▶ [PROBLEM TO SOLVE]: Reproduce the lines of data below, from the first line through the line containing "order: Diptera", keeping each one identical.

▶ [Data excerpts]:
= = =

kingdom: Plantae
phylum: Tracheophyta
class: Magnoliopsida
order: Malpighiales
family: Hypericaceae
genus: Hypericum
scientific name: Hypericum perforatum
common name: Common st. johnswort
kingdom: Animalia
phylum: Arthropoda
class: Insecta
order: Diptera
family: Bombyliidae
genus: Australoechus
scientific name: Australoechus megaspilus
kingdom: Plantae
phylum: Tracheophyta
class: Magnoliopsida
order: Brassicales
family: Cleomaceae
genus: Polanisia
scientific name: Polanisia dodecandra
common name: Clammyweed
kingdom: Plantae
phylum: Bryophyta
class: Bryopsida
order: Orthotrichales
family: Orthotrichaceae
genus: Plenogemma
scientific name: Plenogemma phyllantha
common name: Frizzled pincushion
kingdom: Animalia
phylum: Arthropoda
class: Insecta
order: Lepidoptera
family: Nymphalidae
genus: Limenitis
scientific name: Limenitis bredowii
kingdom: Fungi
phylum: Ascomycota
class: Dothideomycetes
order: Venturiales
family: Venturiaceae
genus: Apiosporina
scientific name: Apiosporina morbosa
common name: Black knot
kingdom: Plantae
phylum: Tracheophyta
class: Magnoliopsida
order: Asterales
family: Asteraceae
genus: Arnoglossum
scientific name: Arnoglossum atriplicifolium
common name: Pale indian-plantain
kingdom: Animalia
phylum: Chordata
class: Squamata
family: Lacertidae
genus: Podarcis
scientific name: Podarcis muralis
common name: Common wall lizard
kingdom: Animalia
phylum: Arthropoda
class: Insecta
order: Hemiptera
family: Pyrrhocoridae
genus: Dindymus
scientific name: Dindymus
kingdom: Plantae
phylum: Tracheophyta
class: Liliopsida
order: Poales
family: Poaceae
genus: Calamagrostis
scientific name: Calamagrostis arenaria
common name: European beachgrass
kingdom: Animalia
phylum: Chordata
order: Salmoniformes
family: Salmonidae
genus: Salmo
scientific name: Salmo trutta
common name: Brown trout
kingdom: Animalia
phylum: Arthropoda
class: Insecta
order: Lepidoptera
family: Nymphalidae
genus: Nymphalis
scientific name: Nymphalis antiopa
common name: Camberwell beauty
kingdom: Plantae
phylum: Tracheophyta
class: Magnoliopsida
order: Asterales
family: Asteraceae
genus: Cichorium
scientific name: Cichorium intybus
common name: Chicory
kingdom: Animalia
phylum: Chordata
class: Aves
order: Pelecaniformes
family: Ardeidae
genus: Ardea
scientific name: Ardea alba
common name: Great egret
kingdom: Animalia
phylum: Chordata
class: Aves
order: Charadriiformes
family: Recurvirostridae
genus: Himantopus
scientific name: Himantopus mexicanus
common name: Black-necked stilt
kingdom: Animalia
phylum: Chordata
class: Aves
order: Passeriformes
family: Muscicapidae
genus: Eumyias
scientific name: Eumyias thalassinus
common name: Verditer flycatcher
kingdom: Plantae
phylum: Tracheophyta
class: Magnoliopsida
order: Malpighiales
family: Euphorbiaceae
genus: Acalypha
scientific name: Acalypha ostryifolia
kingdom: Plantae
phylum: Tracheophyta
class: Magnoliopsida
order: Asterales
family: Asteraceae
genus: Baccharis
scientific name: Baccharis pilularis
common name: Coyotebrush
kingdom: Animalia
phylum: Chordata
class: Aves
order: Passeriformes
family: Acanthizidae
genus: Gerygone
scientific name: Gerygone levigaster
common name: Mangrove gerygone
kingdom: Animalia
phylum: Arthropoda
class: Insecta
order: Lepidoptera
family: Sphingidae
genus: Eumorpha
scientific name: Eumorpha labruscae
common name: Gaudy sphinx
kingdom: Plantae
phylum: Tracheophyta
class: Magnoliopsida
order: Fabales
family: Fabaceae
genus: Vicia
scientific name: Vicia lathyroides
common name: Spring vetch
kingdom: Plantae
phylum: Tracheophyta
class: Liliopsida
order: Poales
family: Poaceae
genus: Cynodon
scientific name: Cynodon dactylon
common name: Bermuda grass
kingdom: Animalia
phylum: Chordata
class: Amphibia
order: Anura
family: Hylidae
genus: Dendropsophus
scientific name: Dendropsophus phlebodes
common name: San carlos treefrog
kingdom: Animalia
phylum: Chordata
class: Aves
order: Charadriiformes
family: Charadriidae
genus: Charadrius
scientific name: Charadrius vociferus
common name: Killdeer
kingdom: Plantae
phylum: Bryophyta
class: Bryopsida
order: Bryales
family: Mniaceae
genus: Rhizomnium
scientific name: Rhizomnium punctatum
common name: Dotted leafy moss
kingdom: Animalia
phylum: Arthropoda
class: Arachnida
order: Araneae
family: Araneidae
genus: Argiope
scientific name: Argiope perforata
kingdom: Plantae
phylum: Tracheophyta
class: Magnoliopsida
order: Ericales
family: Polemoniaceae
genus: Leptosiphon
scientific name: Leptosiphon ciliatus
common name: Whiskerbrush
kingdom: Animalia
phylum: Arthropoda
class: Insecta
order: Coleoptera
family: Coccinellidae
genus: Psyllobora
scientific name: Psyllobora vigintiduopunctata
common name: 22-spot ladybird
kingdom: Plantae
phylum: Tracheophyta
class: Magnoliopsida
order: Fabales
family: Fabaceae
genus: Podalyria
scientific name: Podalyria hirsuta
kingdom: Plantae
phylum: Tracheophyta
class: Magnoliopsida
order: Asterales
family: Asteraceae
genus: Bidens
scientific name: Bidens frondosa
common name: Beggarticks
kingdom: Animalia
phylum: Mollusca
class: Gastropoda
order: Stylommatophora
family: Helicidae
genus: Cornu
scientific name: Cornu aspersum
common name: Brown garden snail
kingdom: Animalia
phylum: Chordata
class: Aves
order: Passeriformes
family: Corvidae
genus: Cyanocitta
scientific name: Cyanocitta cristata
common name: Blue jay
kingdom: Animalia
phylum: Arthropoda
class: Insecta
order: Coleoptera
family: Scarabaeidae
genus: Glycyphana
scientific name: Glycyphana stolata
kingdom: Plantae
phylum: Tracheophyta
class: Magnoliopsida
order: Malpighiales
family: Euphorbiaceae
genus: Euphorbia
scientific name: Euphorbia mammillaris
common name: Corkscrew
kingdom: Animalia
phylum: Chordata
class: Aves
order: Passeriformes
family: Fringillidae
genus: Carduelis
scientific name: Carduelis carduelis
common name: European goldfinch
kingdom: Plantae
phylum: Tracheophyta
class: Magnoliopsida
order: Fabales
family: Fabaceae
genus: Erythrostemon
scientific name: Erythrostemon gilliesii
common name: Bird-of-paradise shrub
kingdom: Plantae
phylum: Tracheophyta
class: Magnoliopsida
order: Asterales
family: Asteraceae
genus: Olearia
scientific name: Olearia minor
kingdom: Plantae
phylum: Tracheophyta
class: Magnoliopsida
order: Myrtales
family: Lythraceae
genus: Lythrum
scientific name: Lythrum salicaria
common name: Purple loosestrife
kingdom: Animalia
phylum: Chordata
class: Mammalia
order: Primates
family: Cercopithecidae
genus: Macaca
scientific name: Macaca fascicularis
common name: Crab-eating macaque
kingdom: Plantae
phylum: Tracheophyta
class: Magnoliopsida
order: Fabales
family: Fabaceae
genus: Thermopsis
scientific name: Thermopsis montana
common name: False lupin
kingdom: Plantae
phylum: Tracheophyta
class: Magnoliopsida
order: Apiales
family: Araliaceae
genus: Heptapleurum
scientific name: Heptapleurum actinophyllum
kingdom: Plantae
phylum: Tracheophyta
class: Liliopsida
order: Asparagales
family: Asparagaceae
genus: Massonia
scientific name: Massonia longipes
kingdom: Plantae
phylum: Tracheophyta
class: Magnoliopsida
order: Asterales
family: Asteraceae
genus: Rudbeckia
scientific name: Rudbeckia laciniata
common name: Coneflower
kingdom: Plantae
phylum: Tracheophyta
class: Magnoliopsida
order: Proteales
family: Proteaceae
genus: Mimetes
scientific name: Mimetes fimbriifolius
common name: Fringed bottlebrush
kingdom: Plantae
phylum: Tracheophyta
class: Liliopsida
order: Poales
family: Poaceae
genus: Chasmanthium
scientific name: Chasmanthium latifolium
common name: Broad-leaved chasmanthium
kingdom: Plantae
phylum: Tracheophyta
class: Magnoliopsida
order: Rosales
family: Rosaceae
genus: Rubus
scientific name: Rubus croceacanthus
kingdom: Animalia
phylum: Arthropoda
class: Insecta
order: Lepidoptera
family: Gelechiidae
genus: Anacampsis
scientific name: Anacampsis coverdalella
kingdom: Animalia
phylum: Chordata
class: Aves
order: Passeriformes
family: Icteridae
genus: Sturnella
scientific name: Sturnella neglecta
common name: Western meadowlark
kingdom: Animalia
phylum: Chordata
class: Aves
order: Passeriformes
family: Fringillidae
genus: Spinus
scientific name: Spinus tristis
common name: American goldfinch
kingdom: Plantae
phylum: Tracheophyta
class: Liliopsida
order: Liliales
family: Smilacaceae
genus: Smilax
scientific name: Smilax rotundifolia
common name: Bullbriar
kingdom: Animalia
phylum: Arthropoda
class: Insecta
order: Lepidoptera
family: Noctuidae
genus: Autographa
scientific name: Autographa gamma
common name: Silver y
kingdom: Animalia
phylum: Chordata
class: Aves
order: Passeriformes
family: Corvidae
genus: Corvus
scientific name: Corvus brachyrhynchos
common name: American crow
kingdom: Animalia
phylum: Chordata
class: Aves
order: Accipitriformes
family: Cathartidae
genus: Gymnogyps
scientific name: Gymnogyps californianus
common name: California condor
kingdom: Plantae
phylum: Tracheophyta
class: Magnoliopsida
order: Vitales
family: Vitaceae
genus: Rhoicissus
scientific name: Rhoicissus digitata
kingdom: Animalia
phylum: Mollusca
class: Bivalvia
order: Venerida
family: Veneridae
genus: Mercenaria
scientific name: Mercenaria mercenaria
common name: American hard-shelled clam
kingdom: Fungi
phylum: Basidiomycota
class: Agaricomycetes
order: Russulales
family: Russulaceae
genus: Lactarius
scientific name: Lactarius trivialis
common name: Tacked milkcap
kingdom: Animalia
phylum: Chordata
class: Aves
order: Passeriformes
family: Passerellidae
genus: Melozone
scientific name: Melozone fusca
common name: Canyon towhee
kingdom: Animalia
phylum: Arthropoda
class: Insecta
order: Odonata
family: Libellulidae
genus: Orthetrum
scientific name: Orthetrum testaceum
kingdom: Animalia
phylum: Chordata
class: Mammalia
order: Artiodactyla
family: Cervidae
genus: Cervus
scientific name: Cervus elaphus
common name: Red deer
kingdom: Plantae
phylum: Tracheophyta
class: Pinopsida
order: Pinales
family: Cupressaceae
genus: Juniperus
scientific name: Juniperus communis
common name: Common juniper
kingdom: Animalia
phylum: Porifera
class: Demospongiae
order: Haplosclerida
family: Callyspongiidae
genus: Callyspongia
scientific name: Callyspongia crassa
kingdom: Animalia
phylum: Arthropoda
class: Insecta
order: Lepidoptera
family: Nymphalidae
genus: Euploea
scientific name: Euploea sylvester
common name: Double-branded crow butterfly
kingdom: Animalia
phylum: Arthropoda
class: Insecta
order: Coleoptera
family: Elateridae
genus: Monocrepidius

= = =

▶ [COMPLETE OUTPUT]:
kingdom: Plantae
phylum: Tracheophyta
class: Magnoliopsida
order: Malpighiales
family: Hypericaceae
genus: Hypericum
scientific name: Hypericum perforatum
common name: Common st. johnswort
kingdom: Animalia
phylum: Arthropoda
class: Insecta
order: Diptera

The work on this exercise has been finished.